Take myself as an example: although I’m pretty healthy and I believe I can survive the coronavirus, I didn’t leave my apartment  unless necessary when I was in Boston. I had two roommates and I didn’t want to increase their risk of catching the virus. 

If they were ill, their parents in China would be upset. Even if they recovered quickly I would feel bad about them going to the hospital, paying for treatment and being quarantined at home. I would feel worse if they suffered long-term effects and they were mad at me. Additionally, it would be a shame if my parents and friends knew that I didn’t take the virus-control seriously and spread the virus to my roommates. 

That’s the collectivist culture I mean among Chinese people.
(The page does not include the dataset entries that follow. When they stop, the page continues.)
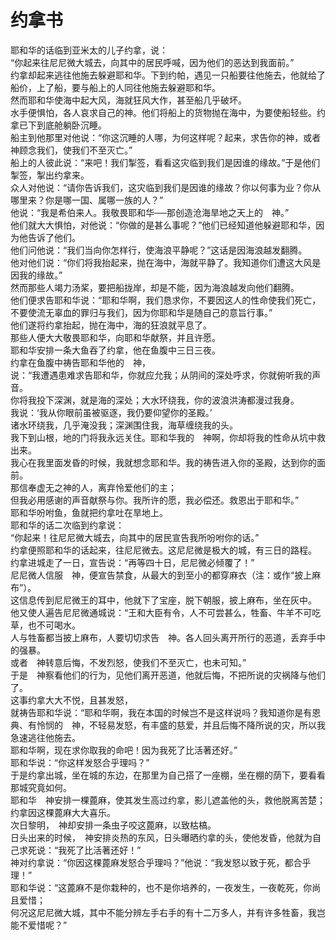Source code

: # 约拿书
耶和华的话临到亚米太的儿子约拿，说：　  
“你起来往尼尼微大城去，向其中的居民呼喊，因为他们的恶达到我面前。”  
约拿却起来逃往他施去躲避耶和华。下到约帕，遇见一只船要往他施去，他就给了船价，上了船，要与船上的人同往他施去躲避耶和华。  
然而耶和华使海中起大风，海就狂风大作，甚至船几乎破坏。  
水手便惧怕，各人哀求自己的神。他们将船上的货物抛在海中，为要使船轻些。约拿已下到底舱躺卧沉睡。  
船主到他那里对他说：“你这沉睡的人哪，为何这样呢？起来，求告你的神，或者神顾念我们，使我们不至灭亡。”  
船上的人彼此说：“来吧！我们掣签，看看这灾临到我们是因谁的缘故。”于是他们掣签，掣出约拿来。  
众人对他说：“请你告诉我们，这灾临到我们是因谁的缘故？你以何事为业？你从哪里来？你是哪一国、属哪一族的人？”  
他说：“我是希伯来人。我敬畏耶和华──那创造沧海旱地之天上的　神。”  
他们就大大惧怕，对他说：“你做的是甚么事呢？”他们已经知道他躲避耶和华，因为他告诉了他们。  
他们问他说：“我们当向你怎样行，使海浪平静呢？”这话是因海浪越发翻腾。  
他对他们说：“你们将我抬起来，抛在海中，海就平静了。我知道你们遭这大风是因我的缘故。”  
然而那些人竭力汤桨，要把船拢岸，却是不能，因为海浪越发向他们翻腾。  
他们便求告耶和华说：“耶和华啊，我们恳求你，不要因这人的性命使我们死亡，不要使流无辜血的罪归与我们，因为你耶和华是随自己的意旨行事。”　  
他们遂将约拿抬起，抛在海中，海的狂浪就平息了。  
那些人便大大敬畏耶和华，向耶和华献祭，并且许愿。  
耶和华安排一条大鱼吞了约拿，他在鱼腹中三日三夜。  
约拿在鱼腹中祷告耶和华他的　神，  
说：“我遭遇患难求告耶和华，你就应允我；从阴间的深处呼求，你就俯听我的声音。  
你将我投下深渊，就是海的深处；大水环绕我，你的波浪洪涛都漫过我身。  
我说：‘我从你眼前虽被驱逐，我仍要仰望你的圣殿。’  
诸水环绕我，几乎淹没我；深渊围住我，海草缠绕我的头。  
我下到山根，地的门将我永远关住。耶和华我的　神啊，你却将我的性命从坑中救出来。  
我心在我里面发昏的时候，我就想念耶和华。我的祷告进入你的圣殿，达到你的面前。  
那信奉虚无之神的人，离弃怜爱他们的主；  
但我必用感谢的声音献祭与你。我所许的愿，我必偿还。救恩出于耶和华。”  
耶和华吩咐鱼，鱼就把约拿吐在旱地上。  
耶和华的话二次临到约拿说：　  
“你起来！往尼尼微大城去，向其中的居民宣告我所吩咐你的话。”  
约拿便照耶和华的话起来，往尼尼微去。这尼尼微是极大的城，有三日的路程。  
约拿进城走了一日，宣告说：“再等四十日，尼尼微必倾覆了！”  
尼尼微人信服　神，便宣告禁食，从最大的到至小的都穿麻衣（注：或作“披上麻布”）。  
这信息传到尼尼微王的耳中，他就下了宝座，脱下朝服，披上麻布，坐在灰中。　  
他又使人遍告尼尼微通城说：“王和大臣有令，人不可尝甚么，牲畜、牛羊不可吃草，也不可喝水。  
人与牲畜都当披上麻布，人要切切求告　神。各人回头离开所行的恶道，丢弃手中的强暴。  
或者　神转意后悔，不发烈怒，使我们不至灭亡，也未可知。”  
于是　神察看他们的行为，见他们离开恶道，他就后悔，不把所说的灾祸降与他们了。  
这事约拿大大不悦，且甚发怒，  
就祷告耶和华说：“耶和华啊，我在本国的时候岂不是这样说吗？我知道你是有恩典、有怜悯的　神，不轻易发怒，有丰盛的慈爱，并且后悔不降所说的灾，所以我急速逃往他施去。  
耶和华啊，现在求你取我的命吧！因为我死了比活著还好。”  
耶和华说：“你这样发怒合乎理吗？”  
于是约拿出城，坐在城的东边，在那里为自己搭了一座棚，坐在棚的荫下，要看看那城究竟如何。  
耶和华　神安排一棵蓖麻，使其发生高过约拿，影儿遮盖他的头，救他脱离苦楚；约拿因这棵蓖麻大大喜乐。  
次日黎明，　神却安排一条虫子咬这蓖麻，以致枯槁。  
日头出来的时候，　神安排炎热的东风，日头曝晒约拿的头，使他发昏，他就为自己求死说：“我死了比活著还好！”  
神对约拿说：“你因这棵蓖麻发怒合乎理吗？”他说：“我发怒以致于死，都合乎理！”  
耶和华说：“这蓖麻不是你栽种的，也不是你培养的，一夜发生，一夜乾死，你尚且爱惜；  
何况这尼尼微大城，其中不能分辨左手右手的有十二万多人，并有许多牲畜，我岂能不爱惜呢？”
It is in our education and we grow up with it. 

When I was in elementary school, if I was late for a big group activity, I would feel ashamed. Not only because I made the whole class wait for me, but also made my class fall behind other classes. Punctuality is a good trait and my lateness would make my class seem not as good as other classes. 

In other words, Chinese people value group interest more than people in many other countries. We think it’s acceptable to hurt individual interest a little bit to protect the group interest. 

People enjoy outdoor time at Beijing Olympic Green,
Oct.7,2020. Photo credit: Yunjia Hou

That’s why people in Wuhan were generally supportive of the strict lockdown policies. They lived 76 days uncomfortably, in exchange for knowing they helped the country’s well being in the long run. And that’s why my roommates and I stopped doing outdoor activities to protect our health and interest as a unit. 

I’m not saying individual interests are not important. Nobody likes his or her interest to be violated. But when it comes to a crisis like the COVID-19 pandemic, when problems cannot be solved in regular ways, sometimes individuals must bend to protect the long-term interests of the group.